Why call centres don’t work (part 2)

StockSnap_E7OYDS1NK7Here is the second instalment of my blog about why call centres are a really bad way of managing customer relationships. They are also really bad for brands. Recent news from the energy sector has indicated that bad customer service can impact profits. There is potentially more mileage in this given that a company’s position in any market is relative to competitors. So whereas there a number of new entrants in this market, imagine the longer term transition in a market like this if the new entrants continue to outperform the established giants and gain significant trust.

Here are a few key reasons why call centres are damaging brands:

It is impossible to win an argument with a customer.

I have had many experiences in which people representing a brand have been entirely focused on winning an argument that they have started, rather than dealing with the specific matter in hand.

How are you possibly going to benefit from this? Is there not a responsibility on employees to represent the company and put personal petty interests aside? Because arguing with a customer really is about a lack of emotional intelligence. It means the person is unable to separate their (usually irrational) personal feelings from the business relationship. Surely you must aspire to recruit and train and develop people in a manner that minimizes this risk.

If I am the customer then you have more to lose than me. I don’t rely on you for my reputation and I can choose another supplier. I will happily pay more next time so as not to deal with such moronic behaviour.

Fewer words = better service

Think about the best service you ever received from a call centre … I bet the person concerned didn’t reel off a load of superfluous waffle in order to make them feel really good about themselves.
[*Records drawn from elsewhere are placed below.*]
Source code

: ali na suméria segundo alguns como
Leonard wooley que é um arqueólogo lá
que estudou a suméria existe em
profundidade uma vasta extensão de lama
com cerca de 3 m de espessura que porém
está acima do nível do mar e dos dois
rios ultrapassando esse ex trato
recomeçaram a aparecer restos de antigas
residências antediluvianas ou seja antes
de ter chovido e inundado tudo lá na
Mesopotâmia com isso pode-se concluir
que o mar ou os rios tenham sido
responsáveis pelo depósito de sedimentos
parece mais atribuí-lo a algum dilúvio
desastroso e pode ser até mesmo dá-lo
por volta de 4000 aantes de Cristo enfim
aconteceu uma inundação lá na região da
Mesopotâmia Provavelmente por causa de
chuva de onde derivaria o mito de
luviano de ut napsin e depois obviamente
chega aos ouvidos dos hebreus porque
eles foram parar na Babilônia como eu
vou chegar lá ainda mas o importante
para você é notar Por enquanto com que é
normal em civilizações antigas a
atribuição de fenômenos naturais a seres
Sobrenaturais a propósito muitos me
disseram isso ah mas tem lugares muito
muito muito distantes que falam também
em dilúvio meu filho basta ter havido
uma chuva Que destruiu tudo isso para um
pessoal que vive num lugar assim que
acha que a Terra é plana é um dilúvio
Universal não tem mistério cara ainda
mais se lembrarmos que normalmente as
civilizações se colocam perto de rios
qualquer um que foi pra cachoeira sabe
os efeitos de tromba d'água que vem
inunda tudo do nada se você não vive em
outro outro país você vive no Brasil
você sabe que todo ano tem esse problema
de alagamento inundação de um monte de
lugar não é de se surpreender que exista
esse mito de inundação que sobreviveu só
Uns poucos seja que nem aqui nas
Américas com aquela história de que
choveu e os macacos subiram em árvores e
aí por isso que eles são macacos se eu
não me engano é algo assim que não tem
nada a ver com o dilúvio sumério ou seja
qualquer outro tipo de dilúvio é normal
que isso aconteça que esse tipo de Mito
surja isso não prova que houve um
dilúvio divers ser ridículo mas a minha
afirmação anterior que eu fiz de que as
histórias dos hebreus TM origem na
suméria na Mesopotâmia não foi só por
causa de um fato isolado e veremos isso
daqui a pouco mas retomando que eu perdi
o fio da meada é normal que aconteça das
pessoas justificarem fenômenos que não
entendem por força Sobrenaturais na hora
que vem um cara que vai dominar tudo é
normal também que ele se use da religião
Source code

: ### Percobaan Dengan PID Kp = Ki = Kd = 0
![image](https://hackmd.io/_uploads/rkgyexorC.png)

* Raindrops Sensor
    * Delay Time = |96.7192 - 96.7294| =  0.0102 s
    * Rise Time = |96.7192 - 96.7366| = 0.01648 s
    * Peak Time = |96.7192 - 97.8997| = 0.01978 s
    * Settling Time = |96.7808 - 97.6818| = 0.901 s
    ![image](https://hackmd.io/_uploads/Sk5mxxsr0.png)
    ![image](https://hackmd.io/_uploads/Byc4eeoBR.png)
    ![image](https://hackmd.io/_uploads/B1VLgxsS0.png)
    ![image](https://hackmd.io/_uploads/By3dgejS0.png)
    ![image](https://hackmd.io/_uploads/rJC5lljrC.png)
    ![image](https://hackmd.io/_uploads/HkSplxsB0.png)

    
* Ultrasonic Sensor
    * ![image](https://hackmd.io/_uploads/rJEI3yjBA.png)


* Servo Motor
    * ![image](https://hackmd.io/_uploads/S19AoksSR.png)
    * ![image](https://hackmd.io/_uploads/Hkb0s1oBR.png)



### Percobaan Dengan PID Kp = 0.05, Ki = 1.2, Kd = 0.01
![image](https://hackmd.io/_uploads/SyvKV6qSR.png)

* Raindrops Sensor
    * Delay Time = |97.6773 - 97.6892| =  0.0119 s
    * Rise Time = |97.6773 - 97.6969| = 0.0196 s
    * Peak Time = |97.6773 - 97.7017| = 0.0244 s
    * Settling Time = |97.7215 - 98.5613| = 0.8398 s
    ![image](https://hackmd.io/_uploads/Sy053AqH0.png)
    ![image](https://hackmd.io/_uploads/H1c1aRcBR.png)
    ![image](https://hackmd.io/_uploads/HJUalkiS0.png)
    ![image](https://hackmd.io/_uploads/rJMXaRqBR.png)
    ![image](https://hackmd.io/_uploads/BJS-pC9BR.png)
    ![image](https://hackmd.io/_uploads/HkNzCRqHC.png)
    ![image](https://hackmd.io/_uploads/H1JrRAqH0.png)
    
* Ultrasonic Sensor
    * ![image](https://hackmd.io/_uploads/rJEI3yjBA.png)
What they did was to listen and answer your question with enough information to sound interested but without the unnecessary waffle that comes from habit rather than a desire to help. That’s it. Treating people as individuals with individual needs rather than a homogenous group that needs to be patronized.

Obsession with process

It seems really difficult for many call centre staff to understand that the customer has absolutely no interest in their internal processes. And nor should they. The bottom line is that it makes no difference to your contractual obligations or the customer expectations. Your processes are there for a reason, so focus on this instead. In a well-managed company, this purpose will relate both to the company objectives, and by implication its customer needs. So stop using process as an excuse for delivering really bad service. Stop using it to avoid fixing customer problems. You should all have more ambition than this.

Worst case scenario

Here are a few of my favourite classic call centre experiences:

  • ‘Well, I work in marketing, not sales, so I don’t care if you cancel your contract’ (mobile phone company).
  • (Telecoms company during a discussion about their refusal to allow the porting of a phone number) ‘Well, you cancelled your contract, so you are not entitled to any special treatment’.

These are not from call centres, but classics nonetheless:

  • ‘We’ve done more than any other company would’ (as an excuse for not actually helping a customer to resolve a problem). If this is true then that is a good thing, not a bad thing. THAT IS THE POINT OF BUSINESS – be better than your competitors! How else are you going to make money? Is your objective to be the same as them?
  • ‘You only have one product from us, so you are not a profitable customer’. OK – then your business is broken! This is also moronic for one other reason – it depends how long I continue buying this product (which in this case was not a day longer after hearing this).

So, for those using call centres and thinking they are a great idea, how about carrying out some market research to test what your customers (and potential customers) really think.